**WORK INSTRUCTIONS**
Count lines, not occurrences: report how many lines in the records hold the string "middle", and nothing else.

[Stored items]
--------------------------------
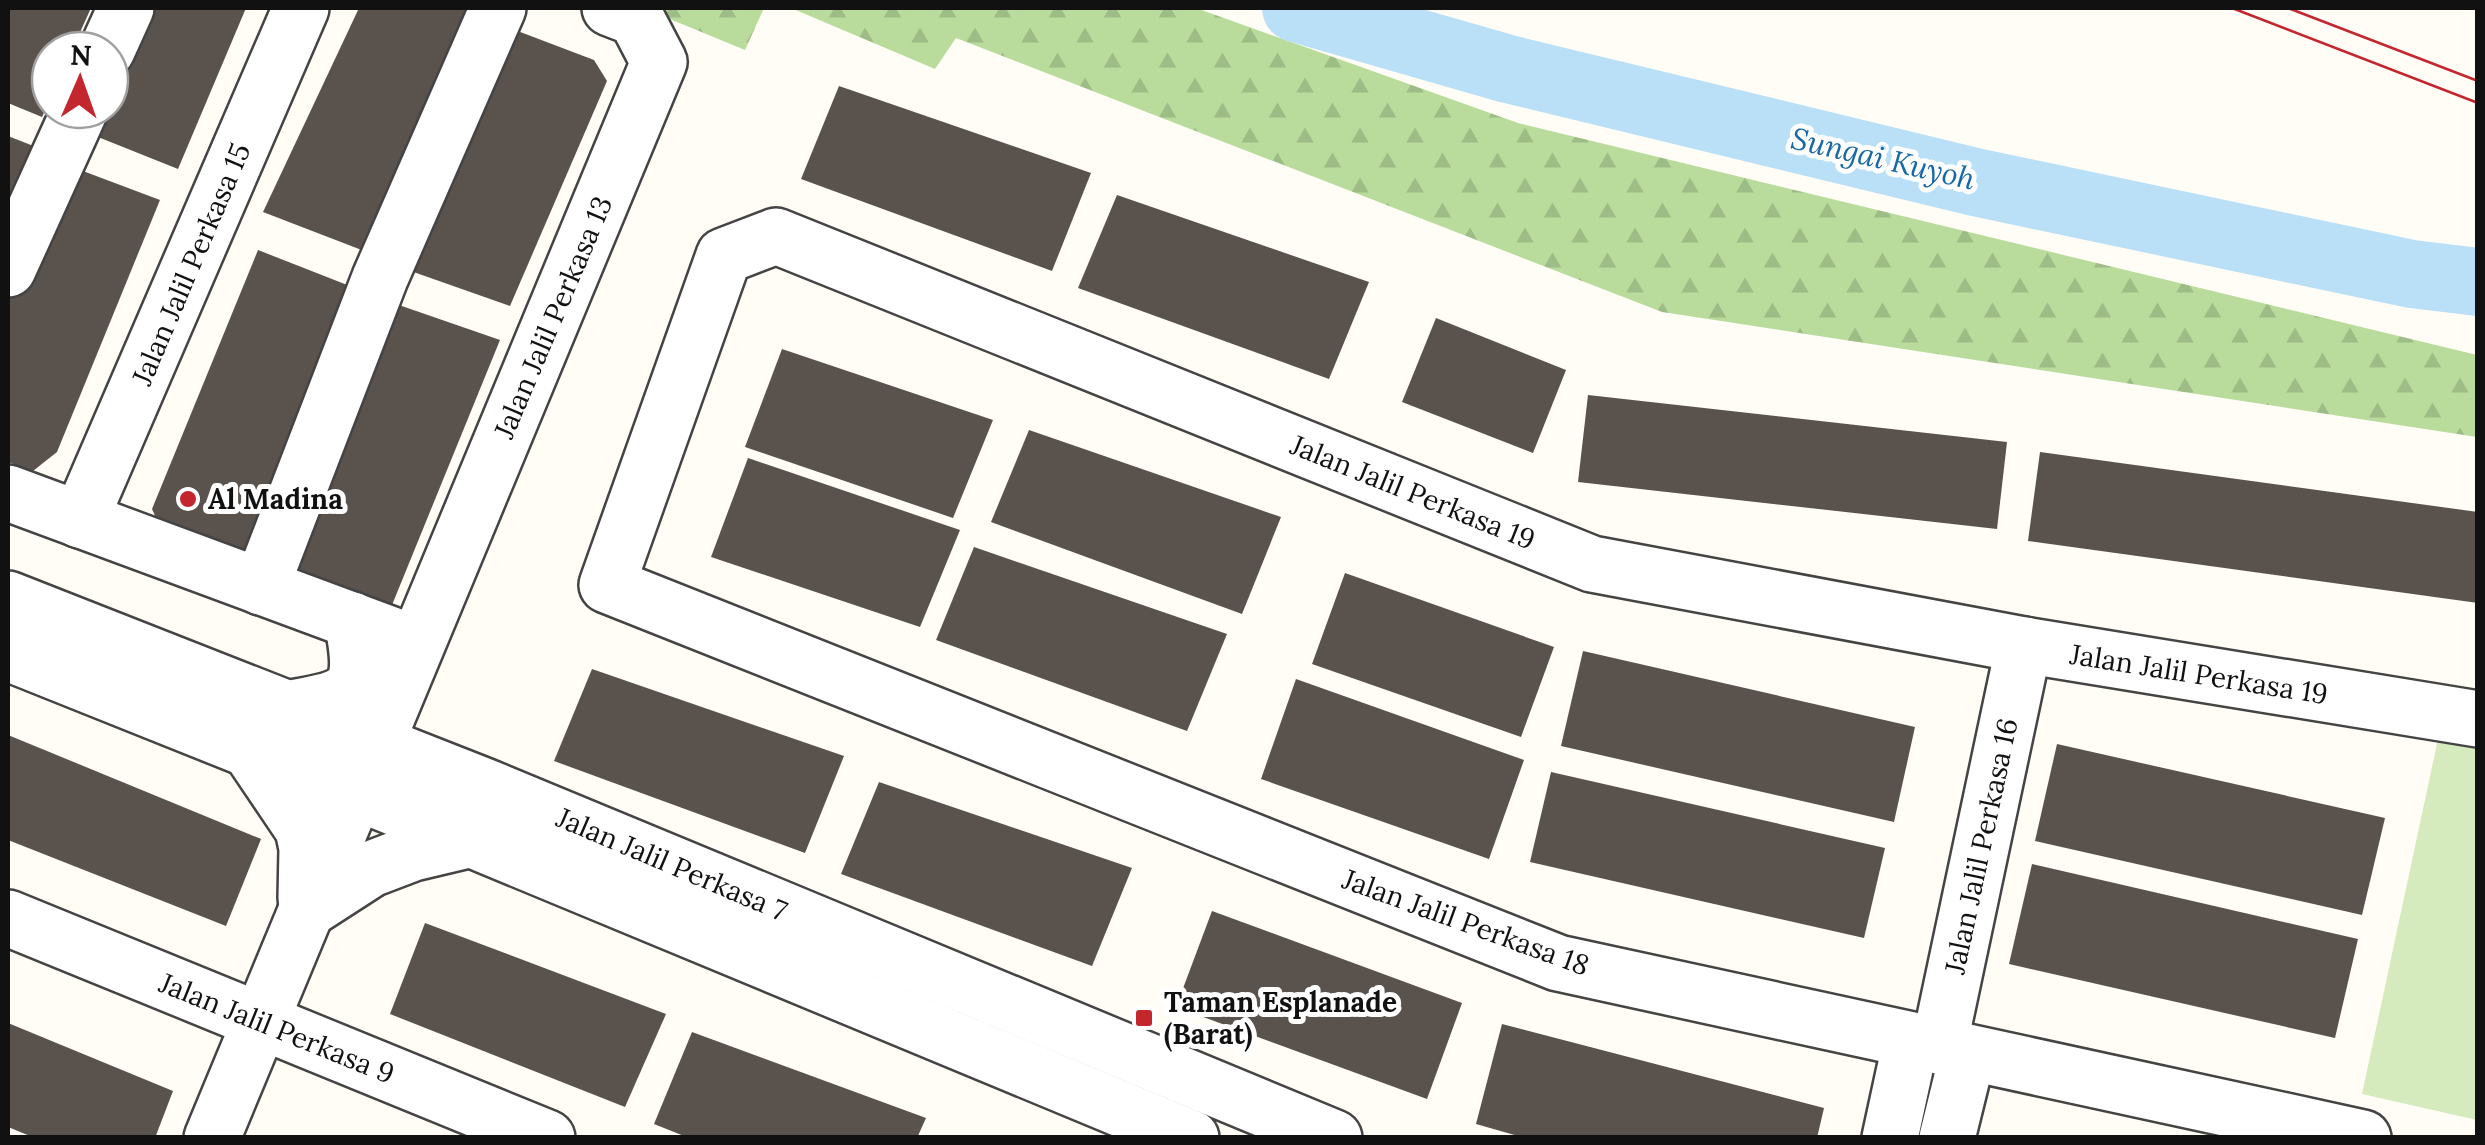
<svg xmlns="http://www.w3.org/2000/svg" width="2485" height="1145" viewBox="0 0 2485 1145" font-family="Lora,serif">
  <defs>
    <pattern id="forest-firs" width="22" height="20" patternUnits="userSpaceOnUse" patternTransform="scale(2.5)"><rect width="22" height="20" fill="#b9dc9c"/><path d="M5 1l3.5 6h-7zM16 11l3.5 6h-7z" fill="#9ebc85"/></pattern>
  </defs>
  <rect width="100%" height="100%" fill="#fffdf5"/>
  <g fill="url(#forest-firs)">
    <path d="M643,8h121l-19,42z"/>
    <path d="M791,8h405l322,115 959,232v82l-815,-125 -706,-274 -21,31z"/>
  </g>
  <path fill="#d5ebbd" d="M2438,739l39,8v373l-115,-26z"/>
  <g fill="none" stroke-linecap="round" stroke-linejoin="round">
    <path stroke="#b9e0f7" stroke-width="68" d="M1296,8l212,61 467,113 437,92 66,8"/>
  </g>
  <g fill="#5a524d">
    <path d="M8,8h83l-19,42h-22v50l-8,17 -34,-14z"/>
    <path d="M144,8h102l-68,161 -90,-36 10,-23h12v-26z"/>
    <path d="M359,8h116l-103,246 -109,-42z"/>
    <path d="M515,30l79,30 13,21 -97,225 -105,-37z"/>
    <path d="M839,86l252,87 -39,98 -251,-92z"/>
    <path d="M8,136l28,11 -28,71z"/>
    <path d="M59,162l101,38 -103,252 -24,19 -25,-9v-165z"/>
    <path d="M1117,195l252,87 -40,97 -251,-91z"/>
    <path d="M258,250l102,40 -112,279 -82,-29 -14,-31z"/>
    <path d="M396,304l104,36 -108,265 -21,11 -87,-30z"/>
    <path d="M1436,318l130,52 -33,83 -131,-51z"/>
    <path d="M782,349l211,71 -40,98 -208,-71z"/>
    <path d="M1588,395l419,47 -10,87 -419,-47z"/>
    <path d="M1029,430l252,87 -39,97 -251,-92z"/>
    <path d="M2040,452l438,60v91l-450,-62z"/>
    <path d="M748,458l212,72 -40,97 -209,-70z"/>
    <path d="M974,547l253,87 -40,97 -251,-91z"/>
    <path d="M1345,573l209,74 -33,90 -209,-73z"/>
    <path d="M1583,651l332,76 -21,95 -333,-76z"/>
    <path d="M592,669l252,87 -39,97 -251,-92z"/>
    <path d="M1296,679l228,81 -35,99 -228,-80z"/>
    <path d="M8,735l253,104 -35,87 -218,-86z"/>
    <path d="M2057,744l328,74 -23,97 -327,-74z"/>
    <path d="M1551,772l334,76 -21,90 -334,-76z"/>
    <path d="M879,782l253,86 -40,98 -251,-92z"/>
    <path d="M2032,864l326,75 -23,99 -326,-74z"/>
    <path d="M1212,911l250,92 -35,96 -251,-92z"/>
    <path d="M425,923l241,91 -41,93 -235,-93z"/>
    <path d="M8,1023l165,68 -18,47h-120l-27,-11z"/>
    <path d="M1502,1024l322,84 -7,30h-292l-49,-14z"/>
    <path d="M692,1032l234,86 -9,20h-228l-35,-14z"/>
  </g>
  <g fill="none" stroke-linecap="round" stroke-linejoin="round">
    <g stroke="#444" stroke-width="60">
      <g id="minor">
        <path d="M107,50l19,-42"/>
        <path d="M8,269l72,-159"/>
        <path d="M8,493l408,151"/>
        <path d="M80,520l221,-512"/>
        <path d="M261,587l119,-309 118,-270"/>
        <path d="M8,599l476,187 850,352"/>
        <path d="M8,653l390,156 793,329"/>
        <path d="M286,709c71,-12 80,-16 66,-89"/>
        <path d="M249,749l54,80 4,19 -1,50"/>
        <path d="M306,911l65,-42 42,-16 59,-14"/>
        <path d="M8,918l539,220"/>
        <path d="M1939,1046l85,-401"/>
        <path d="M212,1138l447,-1076 -23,-44 -26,-10"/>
        <path d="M1890,1138l21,-97"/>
        <path d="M1947,1138l21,-85"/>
        <path d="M2363,1138l-805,-175 -951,-378 117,-329 52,-20 816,328 432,81 454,74"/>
      </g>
    </g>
    <use href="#minor" stroke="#fff" stroke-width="55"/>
    <g stroke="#c4262e" stroke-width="2.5">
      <path d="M2232,8l246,95"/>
      <path d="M2288,8l190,73"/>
    </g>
  </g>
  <g fill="#c4262e" stroke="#fff" stroke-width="4">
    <circle cx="188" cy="499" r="10"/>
    <rect x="1134" y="1008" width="20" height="20" rx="5"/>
  </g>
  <g text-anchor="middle" stroke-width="10" stroke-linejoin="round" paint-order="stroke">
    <g font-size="28" fill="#111" stroke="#fff">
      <text transform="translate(191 264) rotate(-67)" y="10">Jalan Jalil Perkasa 15</text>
      <text transform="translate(553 317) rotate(-67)" y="10">Jalan Jalil Perkasa 13</text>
      <text transform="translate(1413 492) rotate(22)" y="10">Jalan Jalil Perkasa 19</text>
      <text transform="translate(2199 674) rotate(9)" y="10">Jalan Jalil Perkasa 19</text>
      <text transform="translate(1981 846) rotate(-78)" y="10">Jalan Jalil Perkasa 16</text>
      <text transform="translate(672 864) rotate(23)" y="10">Jalan Jalil Perkasa 7</text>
      <text transform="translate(1466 922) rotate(20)" y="10">Jalan Jalil Perkasa 18</text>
      <text transform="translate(277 1028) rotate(22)" y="10">Jalan Jalil Perkasa 9</text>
    </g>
    <g font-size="28" font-weight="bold" fill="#111" stroke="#fff" text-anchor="start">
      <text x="208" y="509">Al Madina</text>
      <text x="1164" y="1012">Taman Esplanade<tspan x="1164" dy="32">(Barat)</tspan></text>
    </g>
    <g font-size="30" font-style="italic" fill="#1768a6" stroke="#fff">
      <text transform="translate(1883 159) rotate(13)" y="10">Sungai Kuyoh</text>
    </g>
  </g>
  <rect width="2485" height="1145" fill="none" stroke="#111111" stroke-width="20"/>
  <g transform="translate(80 80) rotate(2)"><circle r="48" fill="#ffffff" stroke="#a0a0a0" stroke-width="2.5"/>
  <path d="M0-8L18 38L0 25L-18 38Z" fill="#c4262e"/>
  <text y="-15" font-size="28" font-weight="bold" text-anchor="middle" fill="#111111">N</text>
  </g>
</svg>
--------------------------------
**REPLY TO THE EXERCISE**
2